Some Fun with Delay

As the director of the Christopher Newport University Electronic Music Ensemble, I am always looking for interesting electronic music to perform.  I also enjoy arranging experimental pieces for electronics.  Once piece I was arranging, I decided to add different random delay times to everyones live parts.  The effect was great and really added a nice amount of unpredictability to the composition.  I was looking at using Demand Ugens and triggering different times using amplitude tracking.  The following code illustrates components of doing this.

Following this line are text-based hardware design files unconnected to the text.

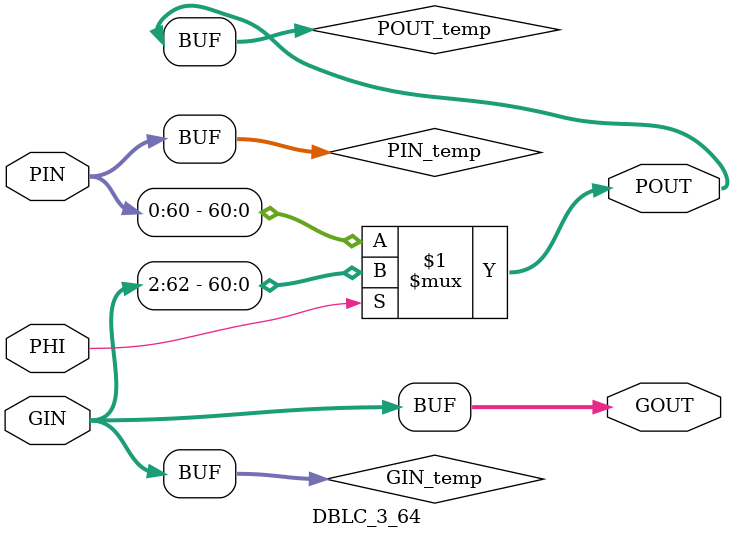
<source format=v>

module DBLC_3_64 ( PIN, GIN, PHI, POUT, GOUT );
input  [0:62] PIN;
input  [0:64] GIN;
input  PHI;
output [0:60] POUT;
output [0:64] GOUT;

wire [62:0] PIN_temp;
wire [64:0] GIN_temp;
wire [60:0] POUT_temp;

assign PIN_temp = {1'b0, PIN};
assign GIN_temp = {1'b0, GIN};

assign GOUT = GIN_temp;
assign POUT_temp = PHI ? GIN_temp[62:2] : PIN_temp[62:2];
assign POUT = POUT_temp[60:0];

endmodule
</source>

Server.local.options.memSize = some number // the number allocates ram.  Higher delay time more ram needed

SynthDef(“test”, { arg att = 1, rel = 0.4, mdel = 2;
var thresh, al, list, b, de, delay, mix, in;
in = SoundIn.ar(0);
thresh = Amplitude.kr(in, att, rel, 1).poll;
al = (thresh > 0.02);
list =( (0 .. 1000).collect({|n| n})/500);// change the 500 to change the randomized amount of delay.
b = Dxrand(list, inf) ; //to be a maximum of 2 seconds
de = Demand.kr(al, 0, b);
delay = DelayN.ar(in, mdel, de, 0.5); // the mdel is max delay time in seconds
mix = Mix.ar([in, delay]);
Out.ar(0, mix);
}).play

I am then using the Amplitude.kr with a very short attack and release to monitor the live input signal coming from a microphone.  the thresh > 0.02 triggers Demand.kr to “demand” a value from DXrand which gets its value from list

Finally, the number selected is given to the DelayN.ar Ugen to delay the signal.  This little synthdef is a lot of fun to play around with and I plan on developing it further to add feedback factors and spatialization.